#### [Work item]
The listing below contains a span that opens with the line containing "ring dip: (663, 320)" and closes with the line containing "ring tip: (177, 309)". Return that span exactly.

++++ Data excerpts ++++

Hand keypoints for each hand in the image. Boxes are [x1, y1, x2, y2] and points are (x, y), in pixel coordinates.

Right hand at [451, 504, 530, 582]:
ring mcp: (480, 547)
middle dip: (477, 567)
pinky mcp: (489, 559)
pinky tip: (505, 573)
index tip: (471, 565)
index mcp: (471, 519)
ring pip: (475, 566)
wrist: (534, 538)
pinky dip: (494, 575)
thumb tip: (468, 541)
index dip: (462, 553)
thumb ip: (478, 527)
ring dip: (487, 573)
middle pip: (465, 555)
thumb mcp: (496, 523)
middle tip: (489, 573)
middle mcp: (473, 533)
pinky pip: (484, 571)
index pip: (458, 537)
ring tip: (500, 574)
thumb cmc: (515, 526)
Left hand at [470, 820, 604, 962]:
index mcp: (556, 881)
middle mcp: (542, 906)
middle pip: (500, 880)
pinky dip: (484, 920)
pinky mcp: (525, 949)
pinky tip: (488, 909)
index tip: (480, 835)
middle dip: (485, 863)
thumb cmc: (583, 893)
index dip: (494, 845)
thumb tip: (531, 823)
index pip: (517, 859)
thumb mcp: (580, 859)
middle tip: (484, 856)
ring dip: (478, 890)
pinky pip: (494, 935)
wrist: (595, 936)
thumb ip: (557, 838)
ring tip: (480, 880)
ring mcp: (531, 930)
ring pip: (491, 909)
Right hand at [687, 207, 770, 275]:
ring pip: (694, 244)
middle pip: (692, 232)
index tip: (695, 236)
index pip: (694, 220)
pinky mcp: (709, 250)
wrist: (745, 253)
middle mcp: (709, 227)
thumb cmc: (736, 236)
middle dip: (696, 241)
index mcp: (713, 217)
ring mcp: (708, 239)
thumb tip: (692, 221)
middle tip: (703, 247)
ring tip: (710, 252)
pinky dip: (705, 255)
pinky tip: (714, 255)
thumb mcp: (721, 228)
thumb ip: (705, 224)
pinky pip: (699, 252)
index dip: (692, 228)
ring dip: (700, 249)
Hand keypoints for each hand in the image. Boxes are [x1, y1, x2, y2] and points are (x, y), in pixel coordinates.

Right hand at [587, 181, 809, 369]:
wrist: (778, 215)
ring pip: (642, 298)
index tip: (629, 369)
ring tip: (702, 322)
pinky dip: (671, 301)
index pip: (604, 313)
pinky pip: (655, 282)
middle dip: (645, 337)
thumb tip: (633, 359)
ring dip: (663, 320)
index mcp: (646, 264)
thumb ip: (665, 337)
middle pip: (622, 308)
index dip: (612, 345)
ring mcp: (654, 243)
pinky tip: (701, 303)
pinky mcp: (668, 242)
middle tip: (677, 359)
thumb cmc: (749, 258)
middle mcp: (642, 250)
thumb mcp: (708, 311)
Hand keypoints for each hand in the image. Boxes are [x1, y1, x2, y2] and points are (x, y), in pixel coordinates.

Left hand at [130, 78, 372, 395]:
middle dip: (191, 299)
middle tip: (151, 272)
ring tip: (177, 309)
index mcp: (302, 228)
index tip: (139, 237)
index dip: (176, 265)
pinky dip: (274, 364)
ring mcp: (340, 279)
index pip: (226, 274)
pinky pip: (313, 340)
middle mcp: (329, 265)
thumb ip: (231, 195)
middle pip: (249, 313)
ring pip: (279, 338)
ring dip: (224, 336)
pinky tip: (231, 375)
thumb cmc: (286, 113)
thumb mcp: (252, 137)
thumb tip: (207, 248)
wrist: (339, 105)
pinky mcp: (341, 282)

++++

#### [Task answer]
ring dip: (663, 320)
index mcp: (646, 264)
thumb ip: (665, 337)
middle pip: (622, 308)
index dip: (612, 345)
ring mcp: (654, 243)
pinky tip: (701, 303)
pinky mcp: (668, 242)
middle tip: (677, 359)
thumb cmc: (749, 258)
middle mcp: (642, 250)
thumb mcp: (708, 311)
Hand keypoints for each hand in the image. Boxes are [x1, y1, x2, y2] and points are (x, y), in pixel coordinates.

Left hand at [130, 78, 372, 395]:
middle dip: (191, 299)
middle tip: (151, 272)
ring tip: (177, 309)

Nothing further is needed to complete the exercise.